TEXT SHOWN:
[Start of section]

# Need For Speed Collectors Edition won't run!



## cublion3 (Sep 23, 2009)

Hey Guys,
I cant run Need For Speed Carbon On my System it's not the issue of system requirements because It was running perfectly until i re-installed my Windows.:sigh:

I have Updated all my drivers of my system to confirm that my system is up to date!
I have tried re-installing the game many times and tried Windows Update! Still nothing.  
Also tried Patching the game!

I Have Windows 7 X86. 
PLz Help Guyz!


----------



## RockmasteR (Aug 10, 2007)

Hello,
the game should work with no problems on Windows 7
anyways, try the 1.4 Patch for the game:
here is the link:
http://www.gamershell.com/download_19582.shtml


----------



## Amuseth (Jun 30, 2013)

8 Step

1. Open NFSC.exe, if wont load... go to "Task Manager"
2. Click(Left) "Processes" Tab
3. Search for "NFSC.exe"
4. Click(Right) on that...
5. Select "End Process"
6. Press "Enter" (Click Yes) when something out
7. Close "Task Manager"
8. Open "NFSC.exe" again

Enjoy


----------



## gcavan (Aug 13, 2009)

Thanks for the input but this thread is three years old.

Closed.


----------

[End of section]

EXERCISE DATA:
[Start of section]

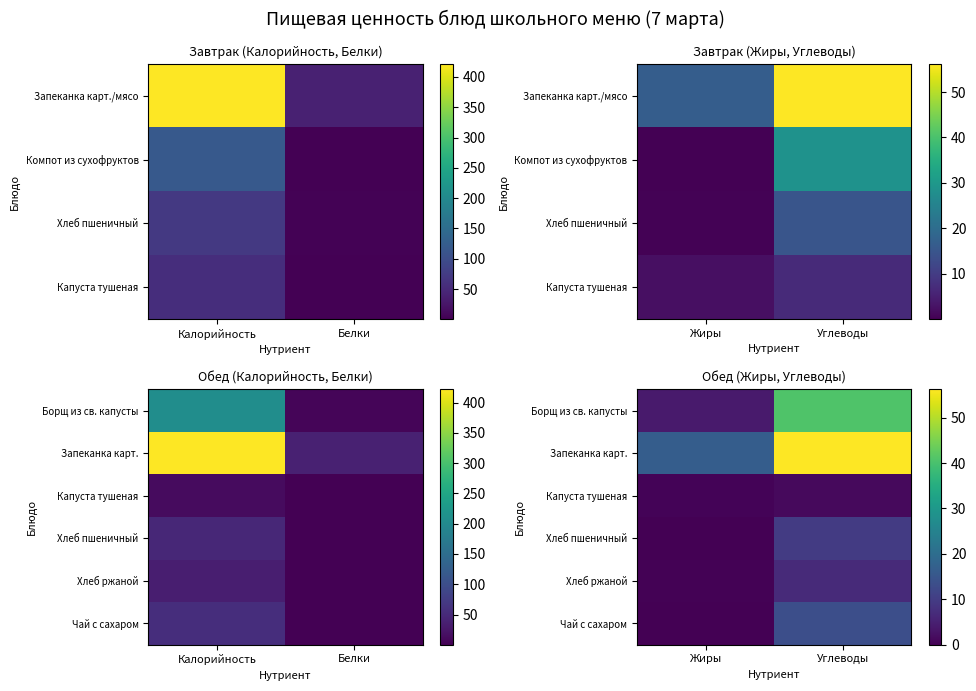

Rank the series by their maximum value, from lowest to highest.

Капуста тушеная, Хлеб ржаной, Хлеб пшеничный, Чай с сахаром, Борщ из св. капусты, Запеканка карт.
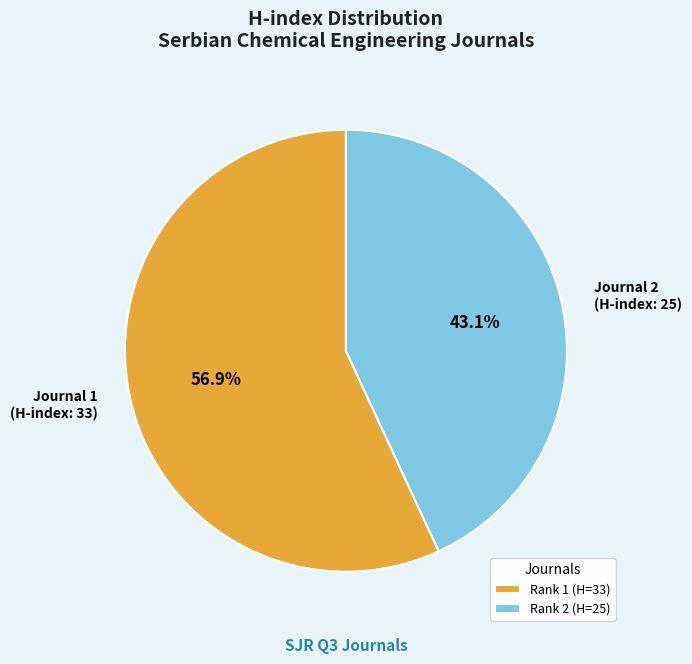

What portion of the pie excludes Journal 1 (H-index: 33)?

43.1%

[End of section]

TASK LIST:
1. In the Need For Speed thread, list each thing the first poster says they tried before asking for help.
2. Answer these about the Need For Speed thread, one line each:
(a) Which version of Windows does the first poster have?
(b) Which patch does RockmasteR suggest trying?
(c) What reason does gcavan give for closing the thread?

LIST OF SOLUTIONS:
1.
- Updated all the drivers on the system
- Reinstalled the game many times
- Tried Windows Update
- Patched the game

2.
(a) Windows 7 X86
(b) The 1.4 Patch
(c) The thread is three years old.